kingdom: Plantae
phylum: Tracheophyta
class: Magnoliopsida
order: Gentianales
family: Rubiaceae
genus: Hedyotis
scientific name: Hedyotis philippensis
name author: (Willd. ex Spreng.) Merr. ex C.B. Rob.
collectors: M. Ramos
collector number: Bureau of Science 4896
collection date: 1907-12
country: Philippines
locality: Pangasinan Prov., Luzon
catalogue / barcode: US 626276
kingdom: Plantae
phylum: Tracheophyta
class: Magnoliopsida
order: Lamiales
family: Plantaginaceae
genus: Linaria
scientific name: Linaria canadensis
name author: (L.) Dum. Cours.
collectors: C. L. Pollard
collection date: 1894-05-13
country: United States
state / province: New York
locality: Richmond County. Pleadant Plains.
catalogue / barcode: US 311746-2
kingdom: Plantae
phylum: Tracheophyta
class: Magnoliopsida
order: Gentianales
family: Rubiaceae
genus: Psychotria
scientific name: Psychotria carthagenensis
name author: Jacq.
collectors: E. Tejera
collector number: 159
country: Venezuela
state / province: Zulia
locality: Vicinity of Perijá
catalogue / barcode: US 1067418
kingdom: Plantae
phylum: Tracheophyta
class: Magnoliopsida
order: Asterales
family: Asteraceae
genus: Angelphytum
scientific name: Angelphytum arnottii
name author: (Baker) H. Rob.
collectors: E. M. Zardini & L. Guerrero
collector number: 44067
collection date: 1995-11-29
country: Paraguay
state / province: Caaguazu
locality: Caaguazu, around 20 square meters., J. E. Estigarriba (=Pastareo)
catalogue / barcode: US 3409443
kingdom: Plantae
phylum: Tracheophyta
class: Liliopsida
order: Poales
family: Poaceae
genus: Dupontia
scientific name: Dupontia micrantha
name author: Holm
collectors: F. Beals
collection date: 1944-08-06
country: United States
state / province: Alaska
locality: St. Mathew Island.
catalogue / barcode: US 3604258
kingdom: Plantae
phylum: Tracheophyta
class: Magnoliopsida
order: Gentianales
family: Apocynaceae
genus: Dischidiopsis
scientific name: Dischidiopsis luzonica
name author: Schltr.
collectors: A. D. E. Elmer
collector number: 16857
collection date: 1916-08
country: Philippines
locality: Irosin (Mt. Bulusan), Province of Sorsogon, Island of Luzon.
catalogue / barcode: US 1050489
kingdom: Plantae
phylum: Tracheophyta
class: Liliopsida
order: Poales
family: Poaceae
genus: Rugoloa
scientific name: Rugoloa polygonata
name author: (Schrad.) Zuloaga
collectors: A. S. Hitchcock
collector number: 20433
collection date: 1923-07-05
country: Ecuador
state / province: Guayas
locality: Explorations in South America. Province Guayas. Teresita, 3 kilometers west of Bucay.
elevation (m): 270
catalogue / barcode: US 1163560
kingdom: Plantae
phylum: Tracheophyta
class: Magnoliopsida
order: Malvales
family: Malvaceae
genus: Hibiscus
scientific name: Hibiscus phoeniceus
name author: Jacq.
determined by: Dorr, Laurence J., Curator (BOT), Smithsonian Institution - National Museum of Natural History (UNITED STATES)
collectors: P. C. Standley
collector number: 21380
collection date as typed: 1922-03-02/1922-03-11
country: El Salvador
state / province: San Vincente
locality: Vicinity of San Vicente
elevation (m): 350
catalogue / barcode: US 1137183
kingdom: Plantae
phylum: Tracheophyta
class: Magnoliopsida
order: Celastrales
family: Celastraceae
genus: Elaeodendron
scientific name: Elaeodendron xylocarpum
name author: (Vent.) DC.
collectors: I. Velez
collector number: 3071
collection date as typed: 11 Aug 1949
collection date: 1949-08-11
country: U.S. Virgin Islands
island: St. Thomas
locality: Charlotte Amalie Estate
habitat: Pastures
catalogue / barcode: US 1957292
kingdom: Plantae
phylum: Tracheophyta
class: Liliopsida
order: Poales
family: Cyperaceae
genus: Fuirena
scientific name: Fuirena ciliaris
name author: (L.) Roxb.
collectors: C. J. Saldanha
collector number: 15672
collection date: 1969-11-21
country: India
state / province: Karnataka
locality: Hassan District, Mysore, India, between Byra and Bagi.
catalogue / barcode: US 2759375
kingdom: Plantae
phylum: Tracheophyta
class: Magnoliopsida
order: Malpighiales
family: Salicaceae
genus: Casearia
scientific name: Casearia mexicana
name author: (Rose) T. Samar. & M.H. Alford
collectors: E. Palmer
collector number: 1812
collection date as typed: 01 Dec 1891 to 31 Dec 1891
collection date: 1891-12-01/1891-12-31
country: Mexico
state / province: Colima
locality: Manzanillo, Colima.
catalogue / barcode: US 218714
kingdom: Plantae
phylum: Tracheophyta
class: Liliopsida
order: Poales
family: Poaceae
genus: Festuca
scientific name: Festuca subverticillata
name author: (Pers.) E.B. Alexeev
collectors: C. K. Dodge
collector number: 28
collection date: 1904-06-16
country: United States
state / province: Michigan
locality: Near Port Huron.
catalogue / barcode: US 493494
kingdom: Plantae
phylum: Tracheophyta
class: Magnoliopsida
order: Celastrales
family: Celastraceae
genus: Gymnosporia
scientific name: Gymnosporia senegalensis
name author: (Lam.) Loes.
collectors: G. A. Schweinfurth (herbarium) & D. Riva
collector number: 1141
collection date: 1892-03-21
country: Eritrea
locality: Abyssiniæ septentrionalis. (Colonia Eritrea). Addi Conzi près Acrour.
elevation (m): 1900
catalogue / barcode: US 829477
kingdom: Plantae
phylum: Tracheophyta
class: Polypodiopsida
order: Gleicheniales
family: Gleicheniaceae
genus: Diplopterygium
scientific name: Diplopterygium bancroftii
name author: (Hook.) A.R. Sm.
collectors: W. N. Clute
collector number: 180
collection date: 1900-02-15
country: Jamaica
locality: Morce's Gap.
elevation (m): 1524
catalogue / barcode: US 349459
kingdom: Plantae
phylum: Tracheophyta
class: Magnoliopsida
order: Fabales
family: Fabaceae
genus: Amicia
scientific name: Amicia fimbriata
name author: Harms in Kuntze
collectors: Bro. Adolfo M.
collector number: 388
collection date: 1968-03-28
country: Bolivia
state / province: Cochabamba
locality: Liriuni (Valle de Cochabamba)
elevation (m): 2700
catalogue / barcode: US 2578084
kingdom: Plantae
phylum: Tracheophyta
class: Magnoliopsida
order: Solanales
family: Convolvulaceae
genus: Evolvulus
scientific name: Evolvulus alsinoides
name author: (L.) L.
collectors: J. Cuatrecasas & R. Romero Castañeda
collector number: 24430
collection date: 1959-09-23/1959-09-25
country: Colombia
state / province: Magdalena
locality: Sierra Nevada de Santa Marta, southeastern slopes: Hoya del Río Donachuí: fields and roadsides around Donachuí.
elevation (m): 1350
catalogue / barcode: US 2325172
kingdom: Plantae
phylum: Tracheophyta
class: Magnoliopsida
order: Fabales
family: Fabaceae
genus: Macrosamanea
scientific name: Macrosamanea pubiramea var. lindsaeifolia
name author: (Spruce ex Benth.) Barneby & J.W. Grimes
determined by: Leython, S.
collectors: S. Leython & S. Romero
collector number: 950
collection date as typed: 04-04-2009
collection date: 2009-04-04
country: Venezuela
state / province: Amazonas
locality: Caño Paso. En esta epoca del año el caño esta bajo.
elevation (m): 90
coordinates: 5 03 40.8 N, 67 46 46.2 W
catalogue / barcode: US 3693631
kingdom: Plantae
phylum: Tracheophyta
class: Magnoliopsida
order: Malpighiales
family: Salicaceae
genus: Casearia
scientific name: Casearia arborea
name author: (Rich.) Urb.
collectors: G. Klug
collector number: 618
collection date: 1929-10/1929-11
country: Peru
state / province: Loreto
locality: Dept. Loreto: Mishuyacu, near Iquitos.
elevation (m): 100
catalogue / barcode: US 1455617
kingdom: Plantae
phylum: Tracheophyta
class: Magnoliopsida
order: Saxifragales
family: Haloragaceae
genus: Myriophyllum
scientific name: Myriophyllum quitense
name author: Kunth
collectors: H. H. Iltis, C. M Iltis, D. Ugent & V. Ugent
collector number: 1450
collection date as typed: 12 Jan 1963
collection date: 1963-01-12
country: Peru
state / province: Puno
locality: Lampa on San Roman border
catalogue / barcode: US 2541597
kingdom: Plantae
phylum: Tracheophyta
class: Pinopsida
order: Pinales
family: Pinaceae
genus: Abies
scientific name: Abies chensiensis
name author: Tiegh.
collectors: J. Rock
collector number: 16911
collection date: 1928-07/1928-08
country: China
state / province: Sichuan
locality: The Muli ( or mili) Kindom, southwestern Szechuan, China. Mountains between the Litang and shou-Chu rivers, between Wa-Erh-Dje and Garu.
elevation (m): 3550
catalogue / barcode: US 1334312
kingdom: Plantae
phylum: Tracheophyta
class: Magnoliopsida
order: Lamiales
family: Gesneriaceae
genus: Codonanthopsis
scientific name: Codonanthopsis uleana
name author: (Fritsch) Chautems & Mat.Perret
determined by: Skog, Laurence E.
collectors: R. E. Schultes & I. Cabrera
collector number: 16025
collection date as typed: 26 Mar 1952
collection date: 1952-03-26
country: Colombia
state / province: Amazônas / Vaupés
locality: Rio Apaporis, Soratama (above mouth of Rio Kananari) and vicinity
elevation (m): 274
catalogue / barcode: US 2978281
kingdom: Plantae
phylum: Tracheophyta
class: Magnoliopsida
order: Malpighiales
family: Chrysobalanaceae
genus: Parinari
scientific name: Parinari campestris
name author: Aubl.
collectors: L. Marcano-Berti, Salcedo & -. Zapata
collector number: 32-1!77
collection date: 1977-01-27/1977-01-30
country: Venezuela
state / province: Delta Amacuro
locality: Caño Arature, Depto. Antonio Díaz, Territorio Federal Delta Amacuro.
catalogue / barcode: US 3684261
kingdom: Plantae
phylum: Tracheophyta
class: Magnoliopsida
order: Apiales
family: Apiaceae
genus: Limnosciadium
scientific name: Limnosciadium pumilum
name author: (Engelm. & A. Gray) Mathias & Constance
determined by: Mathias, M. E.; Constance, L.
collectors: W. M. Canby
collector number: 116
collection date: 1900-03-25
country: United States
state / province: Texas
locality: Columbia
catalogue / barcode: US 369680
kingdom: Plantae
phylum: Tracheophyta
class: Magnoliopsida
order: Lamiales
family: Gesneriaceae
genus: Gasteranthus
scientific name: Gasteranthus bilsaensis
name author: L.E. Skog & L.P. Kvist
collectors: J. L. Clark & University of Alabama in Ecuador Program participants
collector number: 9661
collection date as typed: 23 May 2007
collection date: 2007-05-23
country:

_ _ _

> **Prompt**
Duplicate the records word for word, starting with the line that contains "collector number: 15672" and going on through the line that contains "catalogue / barcode: US 218714".

> **Output**
collector number: 15672
collection date: 1969-11-21
country: India
state / province: Karnataka
locality: Hassan District, Mysore, India, between Byra and Bagi.
catalogue / barcode: US 2759375
kingdom: Plantae
phylum: Tracheophyta
class: Magnoliopsida
order: Malpighiales
family: Salicaceae
genus: Casearia
scientific name: Casearia mexicana
name author: (Rose) T. Samar. & M.H. Alford
collectors: E. Palmer
collector number: 1812
collection date as typed: 01 Dec 1891 to 31 Dec 1891
collection date: 1891-12-01/1891-12-31
country: Mexico
state / province: Colima
locality: Manzanillo, Colima.
catalogue / barcode: US 218714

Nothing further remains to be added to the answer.